Yedioth Ahronoth obtained a copy of the bill, which is based on the proceedings of a special committee dedicated to the matter.
The proposed Law for Defense Services, formed by Minister of Science, Technology and Space (Yesh Atid)
Yaakov Peri, passed in its first reading in the Knesset in July. The bill then made its way to a Knesset inner committee, led by Habayit Hayehudi
faction leader Ayelet Shaked, in preparation for it to be brought to a second and third vote in the middle of March. The bill underwent changes, and each section is expected to be voted upon starting next Monday.
A soldier in a haredi unit at an award ceremony (Photo: Gil Yochanan/Archive)
The draft includes procedures on how the haredim will enlist to military or national service, recruitment targets and stimuli to encourage enlistment. Shaked's proposal of economic sanctions and Peri's proposal of criminal proceedings for those not enlisting were absent from the draft.
According to the draft, each recruitment class of haredim potentially can include up to 8,000 youths. Actual numbers are expected to be implemented gradually, however.

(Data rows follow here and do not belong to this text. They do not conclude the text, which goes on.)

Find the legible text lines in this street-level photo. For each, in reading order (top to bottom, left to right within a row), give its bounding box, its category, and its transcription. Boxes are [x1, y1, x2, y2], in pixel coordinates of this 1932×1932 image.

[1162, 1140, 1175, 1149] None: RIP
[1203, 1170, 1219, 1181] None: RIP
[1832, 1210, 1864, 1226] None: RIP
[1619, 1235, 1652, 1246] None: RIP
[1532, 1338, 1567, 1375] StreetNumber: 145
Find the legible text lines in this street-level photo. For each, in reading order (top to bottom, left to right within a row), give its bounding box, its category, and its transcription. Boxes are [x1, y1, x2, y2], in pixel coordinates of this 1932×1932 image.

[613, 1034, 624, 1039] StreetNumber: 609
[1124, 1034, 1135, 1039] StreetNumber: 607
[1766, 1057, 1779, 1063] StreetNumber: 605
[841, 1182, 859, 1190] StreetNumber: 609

In 2014, there will be 3,800 haredim serving, of which 2,300 will enlist in the IDF
and 1,500 will perform national service.
In 2015, 4,500 haredim will be called up, with 2,700 enlisting and 1,800 in national service. In the 2016 recruitment class, 65% of the haredim will serve, 3,200 in the army and 2,000 in national service.
The draft refers to each recruitment class as haredim between the ages of 18 and 24, meaning that a haredi can defer his service by six years. If a haredi chooses to defer his service, and the recruitment target is met that specific year, he will be allowed to enter the workforce. For each year that he defers his service and the target isn't met, sanctions, as of yet unclear which, will be imposed upon him.
"The major question is what will happen if the haredim don't meet the recruitment targets," a senior member of the committee said.
Officials close to Shaked said she believes that criminal proceedings against those not serving will only encourage the haredim's resistance.
"The police won't arrest hundreds and thousands of haredim that won't enlist, so why go the way of provocation?"
The bill also proposes to help haredim integrate into the general workforce. At the age of 24, each haredi who served or received an exemption, and every haredi who will be 22 years old at the time of the legislation of the new law, will be able to integrate legally into the workforce.
Service for men will also be shortened to 32 months from 36, and service for women will be lengthened to 28 months from 24.